Jeffrey Lieberman, psychiatrist-in-chief of Columbia University Medical Center, told STAT that patients are “getting treatments they may not need or that don’t work, or they’re getting more than they needed.” He’s not completely opposed to ketamine as a depression treatment if other therapies don’t work. “This is not snake oil,” he said. “It’s not something that has to be stamped out. It’s something that has to be reined in.”
In the late 1980s and early 1990s, ketamine was seen as a possible treatment for depression. It was found that glutamate, a brain chemical messenger, likely plays a role in depression. Drugs that target the glutamate pathway had the potential to work as antidepressants, including ketamine.
Compared to SSRIs, such as Prozac or Zoloft, which can take up to a month to work, ketamine acts almost immediately, but the relief is temporary. Jennifer Vande Voort, a psychiatrist at Mayo Clinic, told AP, “We don’t have a lot of things that provide that kind of effect.

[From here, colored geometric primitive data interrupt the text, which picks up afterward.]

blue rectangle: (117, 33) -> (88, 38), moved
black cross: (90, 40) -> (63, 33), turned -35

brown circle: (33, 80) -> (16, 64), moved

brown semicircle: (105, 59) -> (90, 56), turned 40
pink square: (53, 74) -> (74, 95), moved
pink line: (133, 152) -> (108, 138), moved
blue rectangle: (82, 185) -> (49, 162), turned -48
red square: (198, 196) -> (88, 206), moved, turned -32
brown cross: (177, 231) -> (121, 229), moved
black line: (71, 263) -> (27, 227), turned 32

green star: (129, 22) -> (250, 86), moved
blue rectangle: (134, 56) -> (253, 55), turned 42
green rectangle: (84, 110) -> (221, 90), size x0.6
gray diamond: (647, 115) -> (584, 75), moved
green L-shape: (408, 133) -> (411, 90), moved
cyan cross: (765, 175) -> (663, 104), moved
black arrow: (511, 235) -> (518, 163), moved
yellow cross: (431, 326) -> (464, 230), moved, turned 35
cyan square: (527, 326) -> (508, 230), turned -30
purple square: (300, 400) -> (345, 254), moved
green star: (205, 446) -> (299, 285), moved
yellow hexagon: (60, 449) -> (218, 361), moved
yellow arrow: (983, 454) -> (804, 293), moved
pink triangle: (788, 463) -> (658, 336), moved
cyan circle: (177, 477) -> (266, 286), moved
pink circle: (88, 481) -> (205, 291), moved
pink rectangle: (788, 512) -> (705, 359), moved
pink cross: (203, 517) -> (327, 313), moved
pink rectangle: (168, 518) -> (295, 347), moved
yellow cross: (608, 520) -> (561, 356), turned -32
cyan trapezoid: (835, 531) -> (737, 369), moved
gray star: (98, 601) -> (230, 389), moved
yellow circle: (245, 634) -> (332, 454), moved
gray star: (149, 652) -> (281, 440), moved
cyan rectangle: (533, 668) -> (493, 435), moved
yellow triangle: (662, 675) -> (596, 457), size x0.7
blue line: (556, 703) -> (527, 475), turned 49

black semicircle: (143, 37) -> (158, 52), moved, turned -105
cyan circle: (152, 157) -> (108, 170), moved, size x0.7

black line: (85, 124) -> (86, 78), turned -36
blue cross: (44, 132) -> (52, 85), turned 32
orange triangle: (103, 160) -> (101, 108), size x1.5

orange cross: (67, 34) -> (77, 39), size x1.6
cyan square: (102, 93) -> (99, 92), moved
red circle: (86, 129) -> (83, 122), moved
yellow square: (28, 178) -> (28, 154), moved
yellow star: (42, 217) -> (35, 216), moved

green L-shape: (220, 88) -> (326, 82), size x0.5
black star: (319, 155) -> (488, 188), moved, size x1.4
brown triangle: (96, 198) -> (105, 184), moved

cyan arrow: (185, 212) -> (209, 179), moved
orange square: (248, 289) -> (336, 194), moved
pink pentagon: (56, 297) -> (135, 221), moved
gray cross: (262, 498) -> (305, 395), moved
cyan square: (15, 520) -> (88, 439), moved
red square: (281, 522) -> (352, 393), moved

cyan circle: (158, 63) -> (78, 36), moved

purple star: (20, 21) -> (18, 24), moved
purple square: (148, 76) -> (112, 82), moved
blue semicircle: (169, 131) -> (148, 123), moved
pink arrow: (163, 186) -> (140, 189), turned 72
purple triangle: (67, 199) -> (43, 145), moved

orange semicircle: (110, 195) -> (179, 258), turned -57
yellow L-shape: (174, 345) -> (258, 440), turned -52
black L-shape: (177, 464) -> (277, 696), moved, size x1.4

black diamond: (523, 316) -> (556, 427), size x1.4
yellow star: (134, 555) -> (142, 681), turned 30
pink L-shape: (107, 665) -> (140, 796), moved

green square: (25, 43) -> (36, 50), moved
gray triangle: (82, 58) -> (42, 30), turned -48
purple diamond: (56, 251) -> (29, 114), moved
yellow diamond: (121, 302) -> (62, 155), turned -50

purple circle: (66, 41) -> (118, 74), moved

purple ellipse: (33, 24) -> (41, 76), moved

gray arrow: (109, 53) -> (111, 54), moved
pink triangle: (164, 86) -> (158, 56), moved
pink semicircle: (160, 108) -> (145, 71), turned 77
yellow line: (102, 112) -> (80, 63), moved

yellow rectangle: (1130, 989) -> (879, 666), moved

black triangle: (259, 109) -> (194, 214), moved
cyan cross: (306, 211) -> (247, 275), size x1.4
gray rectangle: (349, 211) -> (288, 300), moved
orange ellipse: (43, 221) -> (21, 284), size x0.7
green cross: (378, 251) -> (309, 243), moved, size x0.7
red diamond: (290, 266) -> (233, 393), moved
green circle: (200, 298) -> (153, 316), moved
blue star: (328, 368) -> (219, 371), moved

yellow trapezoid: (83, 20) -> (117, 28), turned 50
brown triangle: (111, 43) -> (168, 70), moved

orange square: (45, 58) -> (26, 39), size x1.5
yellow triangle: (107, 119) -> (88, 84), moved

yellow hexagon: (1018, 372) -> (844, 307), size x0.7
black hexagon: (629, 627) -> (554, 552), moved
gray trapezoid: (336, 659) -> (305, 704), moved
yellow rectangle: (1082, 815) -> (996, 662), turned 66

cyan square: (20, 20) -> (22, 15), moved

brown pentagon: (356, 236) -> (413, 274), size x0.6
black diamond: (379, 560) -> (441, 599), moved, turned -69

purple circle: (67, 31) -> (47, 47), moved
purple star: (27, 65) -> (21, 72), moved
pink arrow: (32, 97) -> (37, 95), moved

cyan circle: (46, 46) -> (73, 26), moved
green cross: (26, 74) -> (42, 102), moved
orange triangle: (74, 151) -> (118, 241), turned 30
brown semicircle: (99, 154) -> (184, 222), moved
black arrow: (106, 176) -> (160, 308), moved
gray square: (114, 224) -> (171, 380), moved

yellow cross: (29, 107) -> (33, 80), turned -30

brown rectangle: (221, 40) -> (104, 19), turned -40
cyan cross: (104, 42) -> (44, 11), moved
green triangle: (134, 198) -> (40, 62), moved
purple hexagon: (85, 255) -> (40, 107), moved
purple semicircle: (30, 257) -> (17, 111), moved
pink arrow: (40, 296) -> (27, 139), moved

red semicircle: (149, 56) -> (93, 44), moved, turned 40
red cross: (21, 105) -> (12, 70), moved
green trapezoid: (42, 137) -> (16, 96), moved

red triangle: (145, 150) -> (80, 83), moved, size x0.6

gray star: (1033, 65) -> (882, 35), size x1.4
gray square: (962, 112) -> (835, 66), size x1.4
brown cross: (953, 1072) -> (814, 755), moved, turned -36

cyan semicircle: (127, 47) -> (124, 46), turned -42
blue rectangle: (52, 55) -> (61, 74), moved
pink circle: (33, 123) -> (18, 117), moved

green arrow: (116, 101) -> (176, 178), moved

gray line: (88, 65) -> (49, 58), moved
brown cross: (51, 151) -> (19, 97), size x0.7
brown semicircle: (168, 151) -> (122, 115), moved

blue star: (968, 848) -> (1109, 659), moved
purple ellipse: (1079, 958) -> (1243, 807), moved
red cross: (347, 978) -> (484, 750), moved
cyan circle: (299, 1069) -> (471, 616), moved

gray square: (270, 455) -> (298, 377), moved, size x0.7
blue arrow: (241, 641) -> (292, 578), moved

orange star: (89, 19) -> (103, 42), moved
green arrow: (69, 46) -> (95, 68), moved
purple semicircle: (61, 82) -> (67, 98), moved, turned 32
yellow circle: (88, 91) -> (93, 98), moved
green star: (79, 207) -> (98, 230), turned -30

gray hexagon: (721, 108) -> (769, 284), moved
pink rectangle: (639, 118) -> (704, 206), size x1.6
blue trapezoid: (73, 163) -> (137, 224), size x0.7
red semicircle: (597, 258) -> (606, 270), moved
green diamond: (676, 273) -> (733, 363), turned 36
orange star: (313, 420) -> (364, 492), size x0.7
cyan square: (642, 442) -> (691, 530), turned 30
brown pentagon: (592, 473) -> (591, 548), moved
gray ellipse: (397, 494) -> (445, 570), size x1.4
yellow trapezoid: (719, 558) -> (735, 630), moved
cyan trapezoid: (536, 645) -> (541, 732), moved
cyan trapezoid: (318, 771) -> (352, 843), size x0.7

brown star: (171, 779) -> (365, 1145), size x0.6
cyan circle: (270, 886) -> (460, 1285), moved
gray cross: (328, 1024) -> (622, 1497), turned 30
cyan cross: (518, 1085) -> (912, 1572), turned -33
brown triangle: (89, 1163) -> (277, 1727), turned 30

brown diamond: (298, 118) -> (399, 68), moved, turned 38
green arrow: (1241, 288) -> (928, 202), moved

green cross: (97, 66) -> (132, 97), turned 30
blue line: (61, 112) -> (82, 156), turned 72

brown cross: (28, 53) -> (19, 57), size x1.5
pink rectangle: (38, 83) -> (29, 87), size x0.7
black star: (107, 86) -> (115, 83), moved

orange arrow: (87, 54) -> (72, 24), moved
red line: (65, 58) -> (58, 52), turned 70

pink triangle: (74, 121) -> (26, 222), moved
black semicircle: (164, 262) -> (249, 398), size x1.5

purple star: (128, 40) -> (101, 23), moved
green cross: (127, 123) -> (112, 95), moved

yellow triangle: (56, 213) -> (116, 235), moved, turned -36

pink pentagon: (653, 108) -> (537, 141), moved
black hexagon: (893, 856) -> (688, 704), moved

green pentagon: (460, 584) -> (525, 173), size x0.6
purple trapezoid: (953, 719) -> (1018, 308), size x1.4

What I worry about is that it gets to hyped up.”
And like Alkermes’ drug that contains buprenorphine, ketamine is already a drug of abuse.
Today, San Diego-based ACADIA Pharmaceuticals announced positive top-line data from CLARITY, a trial investigating pimavanserin as an adjunct to existing first-line SSRI or SNRI therapy for MDD. The trial met the overall primary endpoint of the weighted average results of Stage 1 and Stage 2 by significantly reducing 17-item Hamilton Depression Rating Scale (HAMD-17) total score compared to placebo.
Interestingly, Acadia’s trial design also used SPCD.
“We are pleased with the robustness of the data from our Phase II CLARITY trial, which shows significant promise for patients with MDD, including early and sustained antidepressant response over placebo, decreased daytime sleepiness, no meaningful weight gain, and improved sexual function,” stated Serge Stankovic, Acadia’s executive vice president, Head of Research & Development. “This is important because most people with MDD do not respond to initial antidepressant therapies and experience significant unwanted side effects. Pimavanserin is a selective serotonin inverse agonist, or SSIA, that shows great potential as an antidepressant. We look forward to engaging with the FDA and initiating a Phase III program in the first half of 2019.”